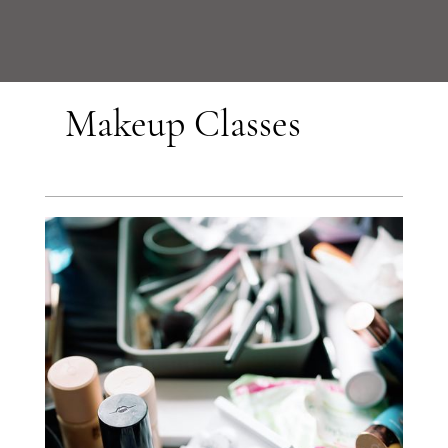
Makeup Classes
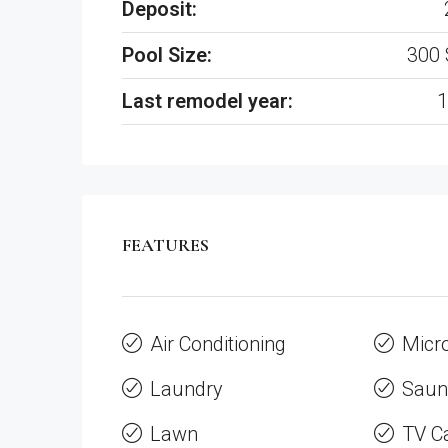
Deposit:
Pool Size:
300 
Last remodel year:
1
FEATURES
Air Conditioning
Micr
Laundry
Saun
Lawn
TV C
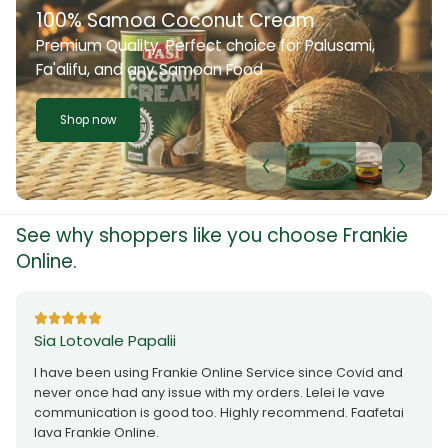
100% Samoa Coconut Cream
Premium Quality. Perfect choice for Palusami,
Fa'alifu, and any Samoan Food
Shop now
See why shoppers like you choose Frankie
Online.
Sia Lotovale Papalii
I have been using Frankie Online Service since Covid and
never once had any issue with my orders. Lelei le vave
communication is good too. Highly recommend. Faafetai
lava Frankie Online.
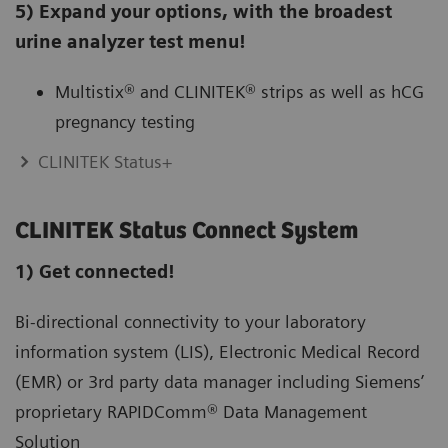
5) Expand your options, with the broadest
urine analyzer test menu!
Multistix® and CLINITEK® strips as well as hCG
pregnancy testing
CLINITEK Status+
CLINITEK Status Connect System
1) Get connected!
Bi-directional connectivity to your laboratory
information system (LIS), Electronic Medical Record
(EMR) or 3rd party data manager including Siemens’
proprietary RAPIDComm® Data Management
Solution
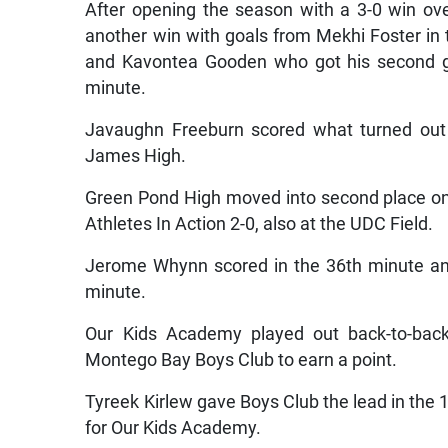
After opening the season with a 3-0 win o
another win with goals from Mekhi Foster in 
and Kavontea Gooden who got his second go
minute.
Javaughn Freeburn scored what turned out 
James High.
Green Pond High moved into second place on t
Athletes In Action 2-0, also at the UDC Field.
Jerome Whynn scored in the 36th minute an
minute.
Our Kids Academy played out back-to-bac
Montego Bay Boys Club to earn a point.
Tyreek Kirlew gave Boys Club the lead in the 
for Our Kids Academy.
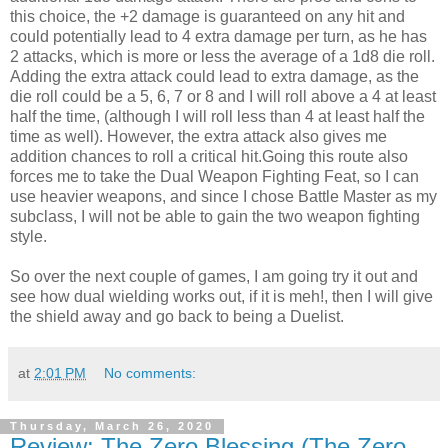
this choice, the +2 damage is guaranteed on any hit and
could potentially lead to 4 extra damage per turn, as he has
2 attacks, which is more or less the average of a 1d8 die roll.
Adding the extra attack could lead to extra damage, as the
die roll could be a 5, 6, 7 or 8 and I will roll above a 4 at least
half the time, (although I will roll less than 4 at least half the
time as well). However, the extra attack also gives me
addition chances to roll a critical hit.Going this route also
forces me to take the Dual Weapon Fighting Feat, so I can
use heavier weapons, and since I chose Battle Master as my
subclass, I will not be able to gain the two weapon fighting
style.
So over the next couple of games, I am going try it out and
see how dual wielding works out, if it is meh!, then I will give
the shield away and go back to being a Duelist.
at
2:01 PM
No comments:
Thursday, March 26, 2020
Review: The Zero Blessing (The Zero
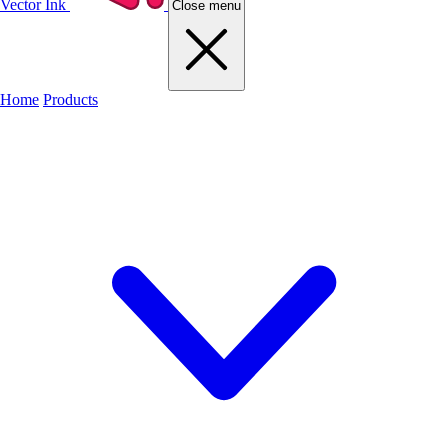
Vector Ink
Close menu
Home
Products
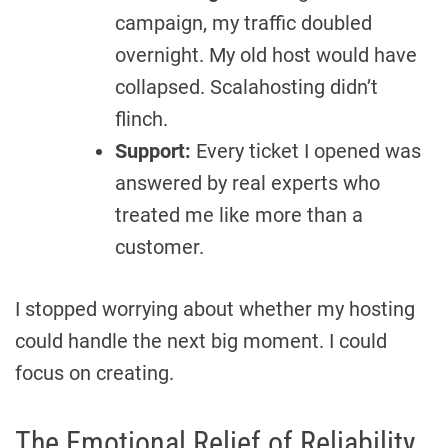
campaign, my traffic doubled
overnight. My old host would have
collapsed. Scalahosting didn’t
flinch.
Support:
Every ticket I opened was
answered by real experts who
treated me like more than a
customer.
I stopped worrying about whether my hosting
could handle the next big moment. I could
focus on creating.
The Emotional Relief of Reliability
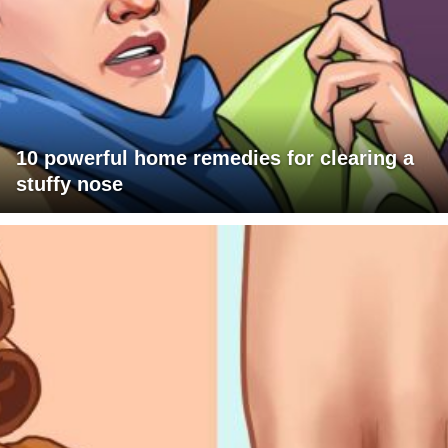
10 powerful home remedies for clearing a
stuffy nose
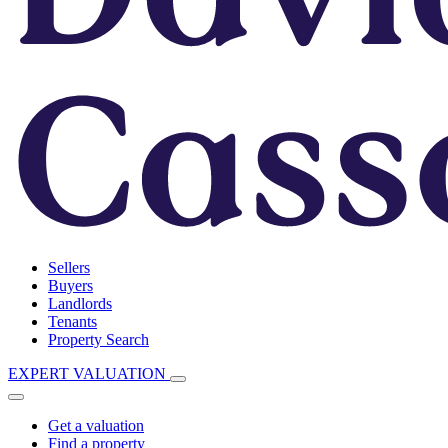
Sellers
Buyers
Landlords
Tenants
Property Search
EXPERT VALUATION
Get a valuation
Find a property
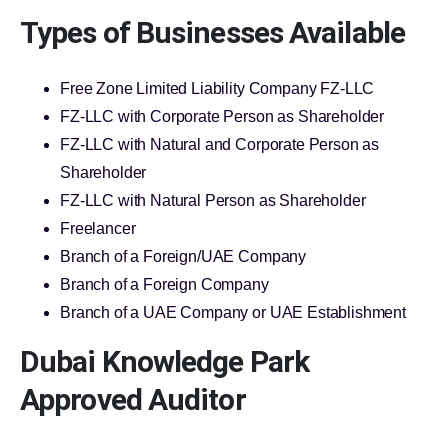
Types of Businesses Available
Free Zone Limited Liability Company FZ-LLC
FZ-LLC with Corporate Person as Shareholder
FZ-LLC with Natural and Corporate Person as
Shareholder
FZ-LLC with Natural Person as Shareholder
Freelancer
Branch of a Foreign/UAE Company
Branch of a Foreign Company
Branch of a UAE Company or UAE Establishment
Dubai Knowledge Park
Approved Auditor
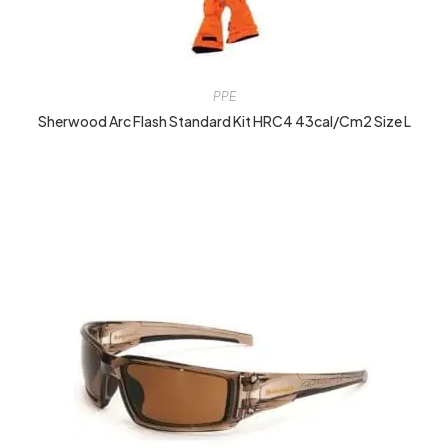
PPE
Sherwood Arc Flash Standard Kit HRC4 43cal/cm2 Size L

**Directive**
How many lines in the rows above contain the word "Shareholder"? Reply with the number alone.

**The completed task**
3